> **TRAVAIL DEMANDÉ**
a – Répondez aux questions suivantes à partir de l'extrait sur les surdités :
(i) Quel examen apporte habituellement le diagnostic étiologique des surdités secondaires à une atteinte du tronc cérébral ?
(ii) En raison de quoi la prise en charge audioprothétique des neuropathies auditives est-elle difficile ?
(iii) Pourquoi les atteintes auditives d'origine corticale sont-elles rares ?
b – Relevez dans l'extrait sur les surdités toutes les affections du tronc cérébral citées comme pouvant entraîner une surdité, avec leur exemple entre parenthèses quand il y en a un.
c – Reprenez, s'il vous plaît, l'extrait sur les surdités après sa dernière phrase et poursuivez-le.

> **EXTRAIT CHOISI**
+ + + + + + +

L’IRM permet d’éliminer une atteinte tumorale. Une fois le diagnostic de neuropathie auditive établi, on fait pratiquer un bilan neurologique complet afin d’en déterminer l’étiologie.

Plusieurs publications ont déjà permis de rapporter certains cas de neuropathies auditives à une affection neurologique caractérisée : maladie de Charcot-Marie-Tooth, ataxie de Friedreich.

D’autres neuropathies périphériques peuvent s’accompagner d’une surdité qui correspond probablement à une neuropathie auditive : syndrome de Guillain-Barré, neuropathie diabétique, neuropathie toxique.

Plusieurs cas de neuropathies auditives isolées et d’étiologie indéterminée ont été publiés.

Certaines de ces neuropathies auditives peuvent être la première manifestation d’une neuropathie périphérique, ce qui impose, outre une surveillance audiologique, un suivi neurologique régulier.

La prise en charge audioprothétique (que ce soit par appareillage conventionnel ou implantation cochléaire) est difficile, en raison des troubles de l’intelligibilité qui accompagnent l’affection (comme en témoignent les perturbations souvent importantes de l’audiométrie vocale).

C – SURDITÉS CENTRALES :

L’hypoacousie est liée à une atteinte des voies auditives situées en amont du nerf auditif : tronc cérébral, thalamus, cortex auditif temporal.

Les surdités secondaires à une atteinte du tronc cérébral sont rarement révélatrices et s’associent le plus souvent à d’autres manifestations neurologiques qui dominent le tableau clinique.

La surdité est de type rétrocochléaire avec absence de recrutement et désynchronisation des potentiels évoqués auditifs.

Le diagnostic étiologique est habituellement apporté par l’IRM.

Parmi les affections du tronc cérébral pouvant entraîner une surdité, on peut citer : lésions tumorales (gliome du tronc cérébral), accidents vasculaires (syndrome de Wallenberg), affection démyélinisante (sclérose en plaques), traumatisme crânien…

Les atteintes auditives d’origine corticale sont rares, car les informations sonores empruntent des voies bilatérales à partir de l’étage sous-cortical.

+ + + + + + +

> **DONNÉES DISPONIBLES**
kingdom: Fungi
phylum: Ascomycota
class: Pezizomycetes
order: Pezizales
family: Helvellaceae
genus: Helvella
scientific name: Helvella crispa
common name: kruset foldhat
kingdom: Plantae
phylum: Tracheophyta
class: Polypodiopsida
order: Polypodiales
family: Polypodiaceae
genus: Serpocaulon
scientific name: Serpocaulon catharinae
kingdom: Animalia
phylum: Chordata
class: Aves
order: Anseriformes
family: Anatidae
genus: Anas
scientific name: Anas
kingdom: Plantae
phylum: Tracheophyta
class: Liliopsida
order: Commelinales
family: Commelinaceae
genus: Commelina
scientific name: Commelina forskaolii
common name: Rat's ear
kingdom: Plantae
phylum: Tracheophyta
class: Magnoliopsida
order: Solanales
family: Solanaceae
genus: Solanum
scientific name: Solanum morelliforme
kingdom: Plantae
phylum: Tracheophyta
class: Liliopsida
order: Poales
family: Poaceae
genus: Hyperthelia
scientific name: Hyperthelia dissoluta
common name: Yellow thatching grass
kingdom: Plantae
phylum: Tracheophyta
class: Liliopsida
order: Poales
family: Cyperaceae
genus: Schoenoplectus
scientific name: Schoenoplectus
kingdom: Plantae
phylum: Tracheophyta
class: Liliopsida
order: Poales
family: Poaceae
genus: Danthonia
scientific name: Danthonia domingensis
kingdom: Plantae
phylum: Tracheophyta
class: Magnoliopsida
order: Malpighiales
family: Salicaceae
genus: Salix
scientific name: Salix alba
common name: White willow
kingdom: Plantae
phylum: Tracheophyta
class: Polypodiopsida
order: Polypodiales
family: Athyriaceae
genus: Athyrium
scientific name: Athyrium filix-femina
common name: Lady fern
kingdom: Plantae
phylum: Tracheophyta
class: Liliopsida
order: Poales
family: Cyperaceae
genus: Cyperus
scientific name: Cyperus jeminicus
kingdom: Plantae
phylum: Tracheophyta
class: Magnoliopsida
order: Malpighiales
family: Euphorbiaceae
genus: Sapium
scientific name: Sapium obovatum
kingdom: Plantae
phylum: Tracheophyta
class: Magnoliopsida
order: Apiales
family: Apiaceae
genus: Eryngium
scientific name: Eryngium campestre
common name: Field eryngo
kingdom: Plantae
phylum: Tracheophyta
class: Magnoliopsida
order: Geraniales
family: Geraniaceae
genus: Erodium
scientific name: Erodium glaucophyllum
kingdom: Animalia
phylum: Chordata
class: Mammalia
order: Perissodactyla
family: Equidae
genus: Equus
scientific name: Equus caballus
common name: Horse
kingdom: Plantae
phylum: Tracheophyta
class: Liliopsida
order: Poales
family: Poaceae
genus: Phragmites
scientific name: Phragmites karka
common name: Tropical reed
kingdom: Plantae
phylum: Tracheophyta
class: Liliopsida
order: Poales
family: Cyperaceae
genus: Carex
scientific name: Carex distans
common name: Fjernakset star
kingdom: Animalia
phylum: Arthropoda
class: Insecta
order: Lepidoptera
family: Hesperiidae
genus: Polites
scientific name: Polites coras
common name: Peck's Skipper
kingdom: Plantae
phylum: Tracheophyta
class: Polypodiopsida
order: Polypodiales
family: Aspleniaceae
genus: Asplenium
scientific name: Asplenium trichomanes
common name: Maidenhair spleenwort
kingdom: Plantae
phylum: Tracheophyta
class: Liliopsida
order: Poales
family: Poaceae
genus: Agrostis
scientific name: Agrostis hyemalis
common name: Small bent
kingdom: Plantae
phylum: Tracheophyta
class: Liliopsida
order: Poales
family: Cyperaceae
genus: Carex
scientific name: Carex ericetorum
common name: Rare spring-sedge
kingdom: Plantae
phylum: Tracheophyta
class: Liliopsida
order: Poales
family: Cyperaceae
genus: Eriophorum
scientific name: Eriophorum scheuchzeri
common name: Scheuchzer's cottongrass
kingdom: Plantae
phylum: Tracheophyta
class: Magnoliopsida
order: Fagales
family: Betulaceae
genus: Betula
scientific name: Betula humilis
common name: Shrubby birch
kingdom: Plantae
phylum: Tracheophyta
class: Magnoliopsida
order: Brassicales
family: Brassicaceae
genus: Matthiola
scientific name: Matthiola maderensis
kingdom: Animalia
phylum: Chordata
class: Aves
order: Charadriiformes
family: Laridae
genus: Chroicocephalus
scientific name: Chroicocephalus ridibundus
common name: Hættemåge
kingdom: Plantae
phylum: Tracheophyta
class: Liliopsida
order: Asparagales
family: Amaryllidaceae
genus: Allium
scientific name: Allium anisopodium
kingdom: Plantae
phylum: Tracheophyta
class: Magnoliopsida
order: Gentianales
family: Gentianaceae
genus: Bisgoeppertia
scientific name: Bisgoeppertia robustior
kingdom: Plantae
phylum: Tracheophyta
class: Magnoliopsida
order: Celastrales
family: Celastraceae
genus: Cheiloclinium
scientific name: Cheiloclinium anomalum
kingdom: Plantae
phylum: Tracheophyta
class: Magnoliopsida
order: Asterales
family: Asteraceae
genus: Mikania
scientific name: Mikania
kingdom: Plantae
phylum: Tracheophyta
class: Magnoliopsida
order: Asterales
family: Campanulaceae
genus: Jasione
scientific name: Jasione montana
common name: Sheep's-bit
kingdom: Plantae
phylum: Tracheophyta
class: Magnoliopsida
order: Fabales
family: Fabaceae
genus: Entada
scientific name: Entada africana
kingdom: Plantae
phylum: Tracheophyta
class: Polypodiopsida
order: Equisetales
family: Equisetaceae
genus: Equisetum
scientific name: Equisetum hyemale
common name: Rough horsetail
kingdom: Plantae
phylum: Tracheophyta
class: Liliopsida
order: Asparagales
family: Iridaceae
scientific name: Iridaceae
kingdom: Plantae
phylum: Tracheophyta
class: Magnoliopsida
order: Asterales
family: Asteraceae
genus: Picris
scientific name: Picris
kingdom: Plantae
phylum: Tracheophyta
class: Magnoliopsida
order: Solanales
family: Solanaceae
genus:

+ + + + + + +

> **RÉSULTATS PAR TÂCHE**
a –
(i) L'IRM.
(ii) En raison des troubles de l'intelligibilité qui accompagnent l'affection.
(iii) Parce que les informations sonores empruntent des voies bilatérales à partir de l'étage sous-cortical.

b –
- Lésions tumorales (gliome du tronc cérébral)
- Accidents vasculaires (syndrome de Wallenberg)
- Affection démyélinisante (sclérose en plaques)
- Traumatisme crânien

c –
La symptomatologie se manifeste plus par des troubles de l’intelligibilité ou des distorsions dans la perception des sons (ce qui rend les explorations auditives difficiles à réaliser avec des réponses souvent incohérentes et discordantes) que par une surdité à proprement parler.

L’atteinte auditive se voit lors de lésions bitemporales, dont l’origine peut être un accident vasculaire, un traumatisme, une encéphalite…

Les atteintes de l’audition liées à des troubles de la pression du liquide céphalorachidien (LCR) sont plus difficiles à classer, car elles sont, en fait, dues à des variations pressionnelles des liquides labyrinthiques, par le biais des voies de communication existant entre les espaces sous-arachnoïdiens et périlymphatiques.

Ainsi, les hypotensions intracrâniennes peuvent être responsables de manifestations cochléovestibulaires (acouphènes, surdité de perception, vertiges) dont la principale caractéristique est de prédominer en position debout et de s’amender plus ou moins complètement en position allongée.

Des surdités liées à une perte de LCR ont été rapportées après ponction lombaire, chirurgie intracrânienne, rachianesthésie.

En l’absence de récupération spontanée, une surdité secondaire à une ponction lombaire ou à une rachianesthésie peut utilement bénéficier d’un blood-patch.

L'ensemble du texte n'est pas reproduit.